At this point it’s impossible to know if there’ll ever be enough demand for space launch services in the future to support all of the competitors aiming to serve that market. Currently there are nearly 2,300 satellites circling Earth. But mankind has been putting satellites up there for nearly 60 years (hundreds of them have burned up after their orbits decayed and they plummeted through the atmosphere), so it’s not a high volume business. In fact, last year there were only about 85 satellite launches globally.

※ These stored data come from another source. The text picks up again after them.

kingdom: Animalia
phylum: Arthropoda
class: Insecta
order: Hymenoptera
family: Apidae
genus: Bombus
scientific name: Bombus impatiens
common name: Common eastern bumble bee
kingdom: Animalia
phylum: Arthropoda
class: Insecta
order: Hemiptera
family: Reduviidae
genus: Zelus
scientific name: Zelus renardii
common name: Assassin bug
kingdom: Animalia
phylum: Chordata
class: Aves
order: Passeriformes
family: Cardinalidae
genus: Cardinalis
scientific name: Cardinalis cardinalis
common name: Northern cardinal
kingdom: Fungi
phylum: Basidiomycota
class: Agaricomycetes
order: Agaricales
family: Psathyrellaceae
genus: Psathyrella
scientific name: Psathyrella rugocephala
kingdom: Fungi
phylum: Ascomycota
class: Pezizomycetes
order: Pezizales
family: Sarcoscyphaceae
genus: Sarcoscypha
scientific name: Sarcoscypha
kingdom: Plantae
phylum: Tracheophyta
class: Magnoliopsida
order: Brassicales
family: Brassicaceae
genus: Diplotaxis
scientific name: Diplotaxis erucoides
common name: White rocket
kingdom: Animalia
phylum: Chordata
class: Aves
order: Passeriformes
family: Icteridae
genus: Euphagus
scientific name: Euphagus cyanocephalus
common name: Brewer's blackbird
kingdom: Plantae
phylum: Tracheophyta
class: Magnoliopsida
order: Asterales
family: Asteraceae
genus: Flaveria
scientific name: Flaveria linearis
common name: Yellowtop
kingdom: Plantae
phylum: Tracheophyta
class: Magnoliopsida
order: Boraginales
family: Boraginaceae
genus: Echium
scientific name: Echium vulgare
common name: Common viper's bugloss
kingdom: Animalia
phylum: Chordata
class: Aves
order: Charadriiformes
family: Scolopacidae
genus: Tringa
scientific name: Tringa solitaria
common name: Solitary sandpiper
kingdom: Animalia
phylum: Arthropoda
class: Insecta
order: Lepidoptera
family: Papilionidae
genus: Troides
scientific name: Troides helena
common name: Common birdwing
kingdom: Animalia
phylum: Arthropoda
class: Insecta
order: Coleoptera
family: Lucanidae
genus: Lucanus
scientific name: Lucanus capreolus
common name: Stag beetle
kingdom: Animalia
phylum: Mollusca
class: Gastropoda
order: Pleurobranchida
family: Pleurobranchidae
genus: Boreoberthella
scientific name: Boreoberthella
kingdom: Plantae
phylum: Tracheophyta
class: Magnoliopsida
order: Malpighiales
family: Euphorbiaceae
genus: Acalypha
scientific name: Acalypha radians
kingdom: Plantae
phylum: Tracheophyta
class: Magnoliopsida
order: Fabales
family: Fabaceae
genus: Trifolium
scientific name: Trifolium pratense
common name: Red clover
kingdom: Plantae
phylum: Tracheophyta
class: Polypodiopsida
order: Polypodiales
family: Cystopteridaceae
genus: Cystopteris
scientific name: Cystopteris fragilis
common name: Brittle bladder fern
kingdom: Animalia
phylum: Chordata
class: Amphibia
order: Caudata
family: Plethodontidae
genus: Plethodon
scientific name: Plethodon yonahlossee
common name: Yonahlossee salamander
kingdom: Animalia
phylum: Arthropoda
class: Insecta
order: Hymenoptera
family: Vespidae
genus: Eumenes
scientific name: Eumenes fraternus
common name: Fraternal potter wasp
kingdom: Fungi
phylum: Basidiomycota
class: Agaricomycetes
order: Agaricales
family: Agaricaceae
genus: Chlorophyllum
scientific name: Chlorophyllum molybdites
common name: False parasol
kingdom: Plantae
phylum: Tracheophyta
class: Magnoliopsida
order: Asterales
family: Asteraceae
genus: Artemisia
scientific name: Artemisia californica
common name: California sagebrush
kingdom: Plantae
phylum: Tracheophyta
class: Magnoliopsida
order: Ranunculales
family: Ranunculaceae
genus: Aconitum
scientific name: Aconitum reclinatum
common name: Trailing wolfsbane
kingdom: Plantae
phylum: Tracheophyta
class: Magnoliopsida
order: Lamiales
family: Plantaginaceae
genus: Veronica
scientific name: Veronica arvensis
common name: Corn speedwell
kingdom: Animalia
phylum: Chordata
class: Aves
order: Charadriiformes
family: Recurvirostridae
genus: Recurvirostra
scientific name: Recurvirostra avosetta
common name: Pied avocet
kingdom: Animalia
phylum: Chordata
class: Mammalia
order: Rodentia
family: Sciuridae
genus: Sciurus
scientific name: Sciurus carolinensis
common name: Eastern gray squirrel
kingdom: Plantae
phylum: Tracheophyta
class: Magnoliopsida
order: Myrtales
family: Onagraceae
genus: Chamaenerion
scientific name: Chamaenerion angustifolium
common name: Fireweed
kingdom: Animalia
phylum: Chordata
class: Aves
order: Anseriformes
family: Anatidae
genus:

But let’s say demand grows to 100 satellite launches a year, globally. Is that enough to keep all the competitors fully employed? Can they all make a profit, especially if launch customers use the existence of so many competitors in the market to drive down the price of launches?

Now, let’s assume that Stratolaunch, which in theory could handle all 100 launches by itself, manages to get a 40% share of the launch market. Would the remainder, launched at deeply discounted prices no doubt, be enough to keep all the other space launch competitors in business?

We got a strong hint earlier this year that the answer likely is “no.” In January ULA, despite the deep pockets of its owners, laid off 400 employees, or about 12 percent of its workforce. That implies that its corporate masters, Boeing and Lockheed, are dissatisfied with the current returns on their investment in ULA. And if Allen’s Stratolaunch successfully captures a big slice of the market their dissatisfaction is bound to grow.

Thus, it’s hard to see how ULA, SpaceX, ESA, Russia’s Roscosmos, Japan’s JAXA, China’s CNSA, India’s ISRO, and potentially still more satellite-launching organizations can all survive if Stratolaunch lives up to expectations.

Thus, it appears that Paul Allen is no Howard Hughes. And that’s a good thing.